═══ RECORDS SHOWN

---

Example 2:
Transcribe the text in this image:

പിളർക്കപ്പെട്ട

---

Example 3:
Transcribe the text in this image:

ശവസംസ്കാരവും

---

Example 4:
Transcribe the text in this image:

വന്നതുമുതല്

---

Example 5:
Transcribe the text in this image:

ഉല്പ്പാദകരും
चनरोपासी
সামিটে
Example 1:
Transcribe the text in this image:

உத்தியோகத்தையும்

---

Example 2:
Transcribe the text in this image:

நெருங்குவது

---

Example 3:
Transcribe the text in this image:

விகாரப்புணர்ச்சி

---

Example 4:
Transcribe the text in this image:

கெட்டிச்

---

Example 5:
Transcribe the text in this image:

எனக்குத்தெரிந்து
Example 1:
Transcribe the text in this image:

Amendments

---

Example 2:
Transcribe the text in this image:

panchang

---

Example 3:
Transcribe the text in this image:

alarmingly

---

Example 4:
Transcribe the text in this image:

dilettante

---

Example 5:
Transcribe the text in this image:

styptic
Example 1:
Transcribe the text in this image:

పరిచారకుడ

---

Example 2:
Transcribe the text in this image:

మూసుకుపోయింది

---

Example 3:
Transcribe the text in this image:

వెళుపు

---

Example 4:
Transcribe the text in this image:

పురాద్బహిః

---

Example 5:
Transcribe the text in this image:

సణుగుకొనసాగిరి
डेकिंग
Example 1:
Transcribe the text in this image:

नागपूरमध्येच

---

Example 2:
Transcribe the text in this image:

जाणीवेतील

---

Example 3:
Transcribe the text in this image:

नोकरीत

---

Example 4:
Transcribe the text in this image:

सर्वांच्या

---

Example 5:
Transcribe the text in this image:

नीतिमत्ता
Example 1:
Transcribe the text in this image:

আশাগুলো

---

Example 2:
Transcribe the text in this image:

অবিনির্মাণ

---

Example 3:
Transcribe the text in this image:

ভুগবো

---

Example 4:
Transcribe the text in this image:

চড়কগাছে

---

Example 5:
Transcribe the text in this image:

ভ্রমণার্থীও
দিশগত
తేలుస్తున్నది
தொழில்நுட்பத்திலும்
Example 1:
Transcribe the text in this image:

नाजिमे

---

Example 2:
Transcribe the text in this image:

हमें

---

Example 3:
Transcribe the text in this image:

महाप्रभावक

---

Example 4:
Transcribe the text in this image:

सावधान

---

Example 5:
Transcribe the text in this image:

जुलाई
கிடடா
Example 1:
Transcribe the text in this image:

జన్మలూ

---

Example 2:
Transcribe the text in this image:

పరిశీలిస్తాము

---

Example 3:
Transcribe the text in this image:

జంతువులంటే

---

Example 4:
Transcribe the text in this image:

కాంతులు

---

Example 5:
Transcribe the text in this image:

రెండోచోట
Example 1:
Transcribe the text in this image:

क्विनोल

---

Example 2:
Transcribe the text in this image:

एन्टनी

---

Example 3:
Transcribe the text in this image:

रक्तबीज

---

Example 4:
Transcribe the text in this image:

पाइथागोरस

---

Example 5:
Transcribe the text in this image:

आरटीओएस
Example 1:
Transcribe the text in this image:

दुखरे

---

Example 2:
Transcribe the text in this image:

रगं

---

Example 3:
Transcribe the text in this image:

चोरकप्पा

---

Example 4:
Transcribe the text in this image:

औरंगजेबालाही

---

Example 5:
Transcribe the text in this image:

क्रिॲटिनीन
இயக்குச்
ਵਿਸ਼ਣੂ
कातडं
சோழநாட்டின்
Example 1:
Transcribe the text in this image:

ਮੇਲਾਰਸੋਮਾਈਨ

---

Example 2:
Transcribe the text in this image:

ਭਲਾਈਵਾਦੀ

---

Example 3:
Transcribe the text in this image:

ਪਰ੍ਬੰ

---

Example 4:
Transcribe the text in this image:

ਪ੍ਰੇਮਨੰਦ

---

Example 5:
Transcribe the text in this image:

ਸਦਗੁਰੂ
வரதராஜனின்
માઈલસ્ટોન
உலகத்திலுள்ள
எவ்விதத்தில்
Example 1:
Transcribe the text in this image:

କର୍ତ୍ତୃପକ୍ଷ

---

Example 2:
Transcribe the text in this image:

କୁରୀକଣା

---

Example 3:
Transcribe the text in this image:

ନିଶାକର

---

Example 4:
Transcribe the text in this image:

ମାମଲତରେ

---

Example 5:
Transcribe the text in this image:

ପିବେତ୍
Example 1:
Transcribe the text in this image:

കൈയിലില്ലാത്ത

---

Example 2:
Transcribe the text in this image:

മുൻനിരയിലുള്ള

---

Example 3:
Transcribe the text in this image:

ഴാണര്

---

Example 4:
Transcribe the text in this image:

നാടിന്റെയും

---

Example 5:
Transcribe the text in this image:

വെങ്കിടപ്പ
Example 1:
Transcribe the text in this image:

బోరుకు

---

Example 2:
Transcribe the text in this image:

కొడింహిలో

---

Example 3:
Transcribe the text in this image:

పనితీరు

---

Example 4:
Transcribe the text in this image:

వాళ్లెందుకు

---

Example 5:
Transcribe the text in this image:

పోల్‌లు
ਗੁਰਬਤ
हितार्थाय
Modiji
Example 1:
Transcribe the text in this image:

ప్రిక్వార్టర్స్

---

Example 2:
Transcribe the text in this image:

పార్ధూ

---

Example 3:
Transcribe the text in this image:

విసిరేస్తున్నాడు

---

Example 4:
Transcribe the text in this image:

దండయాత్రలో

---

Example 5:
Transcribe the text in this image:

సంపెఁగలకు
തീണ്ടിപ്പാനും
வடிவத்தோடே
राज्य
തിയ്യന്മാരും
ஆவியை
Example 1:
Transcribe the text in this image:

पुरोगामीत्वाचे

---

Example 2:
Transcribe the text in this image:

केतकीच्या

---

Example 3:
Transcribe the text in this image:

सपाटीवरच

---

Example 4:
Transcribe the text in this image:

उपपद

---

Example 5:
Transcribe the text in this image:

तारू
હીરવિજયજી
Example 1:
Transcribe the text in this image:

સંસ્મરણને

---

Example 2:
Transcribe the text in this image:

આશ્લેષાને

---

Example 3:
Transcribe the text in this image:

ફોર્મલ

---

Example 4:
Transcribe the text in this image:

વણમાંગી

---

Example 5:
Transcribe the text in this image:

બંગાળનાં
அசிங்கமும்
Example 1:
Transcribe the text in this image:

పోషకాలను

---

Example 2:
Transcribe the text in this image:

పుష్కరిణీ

══════

# YOUR INSTRUCTIONS
Write out every line of the records exactly.

# OUTPUT OF THE TASK
---

Example 2:
Transcribe the text in this image:

പിളർക്കപ്പെട്ട

---

Example 3:
Transcribe the text in this image:

ശവസംസ്കാരവും

---

Example 4:
Transcribe the text in this image:

വന്നതുമുതല്

---

Example 5:
Transcribe the text in this image:

ഉല്പ്പാദകരും
चनरोपासी
সামিটে
Example 1:
Transcribe the text in this image:

உத்தியோகத்தையும்

---

Example 2:
Transcribe the text in this image:

நெருங்குவது

---

Example 3:
Transcribe the text in this image:

விகாரப்புணர்ச்சி

---

Example 4:
Transcribe the text in this image:

கெட்டிச்

---

Example 5:
Transcribe the text in this image:

எனக்குத்தெரிந்து
Example 1:
Transcribe the text in this image:

Amendments

---

Example 2:
Transcribe the text in this image:

panchang

---

Example 3:
Transcribe the text in this image:

alarmingly

---

Example 4:
Transcribe the text in this image:

dilettante

---

Example 5:
Transcribe the text in this image:

styptic
Example 1:
Transcribe the text in this image:

పరిచారకుడ

---

Example 2:
Transcribe the text in this image:

మూసుకుపోయింది

---

Example 3:
Transcribe the text in this image:

వెళుపు

---

Example 4:
Transcribe the text in this image:

పురాద్బహిః

---

Example 5:
Transcribe the text in this image:

సణుగుకొనసాగిరి
डेकिंग
Example 1:
Transcribe the text in this image:

नागपूरमध्येच

---

Example 2:
Transcribe the text in this image:

जाणीवेतील

---

Example 3:
Transcribe the text in this image:

नोकरीत

---

Example 4:
Transcribe the text in this image:

सर्वांच्या

---

Example 5:
Transcribe the text in this image:

नीतिमत्ता
Example 1:
Transcribe the text in this image:

আশাগুলো

---

Example 2:
Transcribe the text in this image:

অবিনির্মাণ

---

Example 3:
Transcribe the text in this image:

ভুগবো

---

Example 4:
Transcribe the text in this image:

চড়কগাছে

---

Example 5:
Transcribe the text in this image:

ভ্রমণার্থীও
দিশগত
తేలుస్తున్నది
தொழில்நுட்பத்திலும்
Example 1:
Transcribe the text in this image:

नाजिमे

---

Example 2:
Transcribe the text in this image:

हमें

---

Example 3:
Transcribe the text in this image:

महाप्रभावक

---

Example 4:
Transcribe the text in this image:

सावधान

---

Example 5:
Transcribe the text in this image:

जुलाई
கிடடா
Example 1:
Transcribe the text in this image:

జన్మలూ

---

Example 2:
Transcribe the text in this image:

పరిశీలిస్తాము

---

Example 3:
Transcribe the text in this image:

జంతువులంటే

---

Example 4:
Transcribe the text in this image:

కాంతులు

---

Example 5:
Transcribe the text in this image:

రెండోచోట
Example 1:
Transcribe the text in this image:

क्विनोल

---

Example 2:
Transcribe the text in this image:

एन्टनी

---

Example 3:
Transcribe the text in this image:

रक्तबीज

---

Example 4:
Transcribe the text in this image:

पाइथागोरस

---

Example 5:
Transcribe the text in this image:

आरटीओएस
Example 1:
Transcribe the text in this image:

दुखरे

---

Example 2:
Transcribe the text in this image:

रगं

---

Example 3:
Transcribe the text in this image:

चोरकप्पा

---

Example 4:
Transcribe the text in this image:

औरंगजेबालाही

---

Example 5:
Transcribe the text in this image:

क्रिॲटिनीन
இயக்குச்
ਵਿਸ਼ਣੂ
कातडं
சோழநாட்டின்
Example 1:
Transcribe the text in this image:

ਮੇਲਾਰਸੋਮਾਈਨ

---

Example 2:
Transcribe the text in this image:

ਭਲਾਈਵਾਦੀ

---

Example 3:
Transcribe the text in this image:

ਪਰ੍ਬੰ

---

Example 4:
Transcribe the text in this image:

ਪ੍ਰੇਮਨੰਦ

---

Example 5:
Transcribe the text in this image:

ਸਦਗੁਰੂ
வரதராஜனின்
માઈલસ્ટોન
உலகத்திலுள்ள
எவ்விதத்தில்
Example 1:
Transcribe the text in this image:

କର୍ତ୍ତୃପକ୍ଷ

---

Example 2:
Transcribe the text in this image:

କୁରୀକଣା

---

Example 3:
Transcribe the text in this image:

ନିଶାକର

---

Example 4:
Transcribe the text in this image:

ମାମଲତରେ

---

Example 5:
Transcribe the text in this image:

ପିବେତ୍
Example 1:
Transcribe the text in this image:

കൈയിലില്ലാത്ത

---

Example 2:
Transcribe the text in this image:

മുൻനിരയിലുള്ള

---

Example 3:
Transcribe the text in this image:

ഴാണര്

---

Example 4:
Transcribe the text in this image:

നാടിന്റെയും

---

Example 5:
Transcribe the text in this image:

വെങ്കിടപ്പ
Example 1:
Transcribe the text in this image:

బోరుకు

---

Example 2:
Transcribe the text in this image:

కొడింహిలో

---

Example 3:
Transcribe the text in this image:

పనితీరు

---

Example 4:
Transcribe the text in this image:

వాళ్లెందుకు

---

Example 5:
Transcribe the text in this image:

పోల్‌లు
ਗੁਰਬਤ
हितार्थाय
Modiji
Example 1:
Transcribe the text in this image:

ప్రిక్వార్టర్స్

---

Example 2:
Transcribe the text in this image:

పార్ధూ

---

Example 3:
Transcribe the text in this image:

విసిరేస్తున్నాడు

---

Example 4:
Transcribe the text in this image:

దండయాత్రలో

---

Example 5:
Transcribe the text in this image:

సంపెఁగలకు
തീണ്ടിപ്പാനും
வடிவத்தோடே
राज्य
തിയ്യന്മാരും
ஆவியை
Example 1:
Transcribe the text in this image:

पुरोगामीत्वाचे

---

Example 2:
Transcribe the text in this image:

केतकीच्या

---

Example 3:
Transcribe the text in this image:

सपाटीवरच

---

Example 4:
Transcribe the text in this image:

उपपद

---

Example 5:
Transcribe the text in this image:

तारू
હીરવિજયજી
Example 1:
Transcribe the text in this image:

સંસ્મરણને

---

Example 2:
Transcribe the text in this image:

આશ્લેષાને

---

Example 3:
Transcribe the text in this image:

ફોર્મલ

---

Example 4:
Transcribe the text in this image:

વણમાંગી

---

Example 5:
Transcribe the text in this image:

બંગાળનાં
அசிங்கமும்
Example 1:
Transcribe the text in this image:

పోషకాలను

---

Example 2:
Transcribe the text in this image:

పుష్కరిణీ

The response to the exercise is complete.